Kein Licht – Le « Thinkspiel » de Philippe Manoury
Diffusion en direct sur Artetv ce soir à 20h
Soirée réussie hier soir à l’Opéra comique, qui portait finalement bien son nom à cette occasion (il suffit d’apercevoir sur la photo Philippe Manoury ayant dû enfiler des bottes pour venir saluer le public – nombreux – sur une scène passablement inondée).
Pour rester dans l’humour, très présent dans l’ouvrage, comme je sais que Philippe Manoury abhorre la Turangalila, que Boulez avait qualifiée en son temps de « musique de bordel », on imagine le même sortant du spectacle en déclarant « »ce n’est pas de l’opéra, c’est le Magic Circus ! ». La mise en scène ne se prive pas en effet d’une série d’événements propres à relancer l’intérêt du public, tel le chien savant qui jappe sur commande (l’opéra devient animalier comme avec le taureau dans Moïse), les chanteurs ou acteurs se promenant dans le public ou les acteurs l’haranguant, le compositeur lui-même présentant son œuvre à la fin de la 1e période devant le public ou, à celle de la 2e, sur un écran vidéo, etc.
Mais là n’est pas l’essentiel, ni le texte d’Elfriede Jelinek sur l’accident de Fukushima, volontairement abscons, complété trois mois avant la création d’un texte inspiré par l’élection de Donald Trump d’où les sous-titres : 2011 (l’accident nucléaire) / 2012 (après l’accident) / 2017 (Trump).
Cette oeuvre présente plusieurs caractéristiques originales :
- Elle a été conçue de façon modulaire, le choix de l’ordre des séquences se faisant ‘au fil de l’eau’ avec notamment le metteur en scène ; elle peut ainsi varier d’une représentation à une autre.
- Elle fait appel aussi bien au chant – du récitatif à l’envolée lyrique, au parlé, au parlé-chanté qu’à des chœurs.
- Elle est chantée en allemand mais aussi parfois en français – elle se termine façon Les Adieux » de Haydn.
- Elle fait appel à l’informatique en temps réel, la voix étant même traitée pour produire une musique « autonome » basée sur des chaînes de Markov (cf. la conférence inaugurale de P. Manoury au Collège de France cette année). La technique, maniée de sa console par le compositeur devient un acteur à part entière.
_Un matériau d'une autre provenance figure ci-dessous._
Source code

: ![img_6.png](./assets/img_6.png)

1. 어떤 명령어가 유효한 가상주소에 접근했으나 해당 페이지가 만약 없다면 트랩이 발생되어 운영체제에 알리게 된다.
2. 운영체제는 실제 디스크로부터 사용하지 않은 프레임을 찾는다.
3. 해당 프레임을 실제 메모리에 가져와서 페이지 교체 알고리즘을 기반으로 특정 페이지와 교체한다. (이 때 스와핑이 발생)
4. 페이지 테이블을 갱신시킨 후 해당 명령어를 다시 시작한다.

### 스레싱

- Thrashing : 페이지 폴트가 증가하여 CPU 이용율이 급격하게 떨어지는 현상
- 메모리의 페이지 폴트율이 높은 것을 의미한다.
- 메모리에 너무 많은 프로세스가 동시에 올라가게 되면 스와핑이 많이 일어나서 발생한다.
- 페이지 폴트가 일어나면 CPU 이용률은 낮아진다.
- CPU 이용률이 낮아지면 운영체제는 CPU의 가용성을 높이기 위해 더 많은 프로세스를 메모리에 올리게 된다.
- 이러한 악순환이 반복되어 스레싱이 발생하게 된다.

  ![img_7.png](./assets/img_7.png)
- C’est une œuvre hybride mêlant la théâtralité qui interpelle et la musique et le chant qui séduisent.
- Pas de mort de la soprano ou du ténor à la fin… d’ailleurs il n’y a pas de personnage à proprement parler, les deux acteurs se nommant A et B.
En résumé, une soirée originale, vivante, pleine de trouvailles, d’humour et de drame. Une musique superbe, avec des cuivres pétaradants, des modes de jeu très variés, des références à Mahler (une mesure du 4e mouvement de la 3e à la fin, égrenée de façon lancinante au piano ou même « l’intro » du trompettiste au tout début comme pour la 5e), à Wozzek et même R. Strauss ; une musique que l’on pourrait même parfois qualifiée de « swinguante ».
Prestation remarquable de l’ensemble instrumental luxembourgeois, superbement dirigé par Julien Leroy et particulièrement celle des deux chanteuses Christina Daletska et Olivia Vermeulen.
Succès mérité pour un spectacle aussi vivant qu’interpellant, peut-être un ou deux « tunnels » vers la fin des 2e et 3e périodes.
Sarah Maria Sun, soprano ; Olivia Vermeulen, mezzo-soprano ; Christina Daletska, contralto ; Lionel Peintre, baryton ; Caroline Peters, Niels Bormann, acteurs ; Chien "Cheeky" (dressage Karine Laproye) ; Quatuor vocal du chœur du théâtre national croate de Zagreb ; United Instruments of Lucilin ; Julien Leroy, direction ; Nicolas Stemann, mise en scène.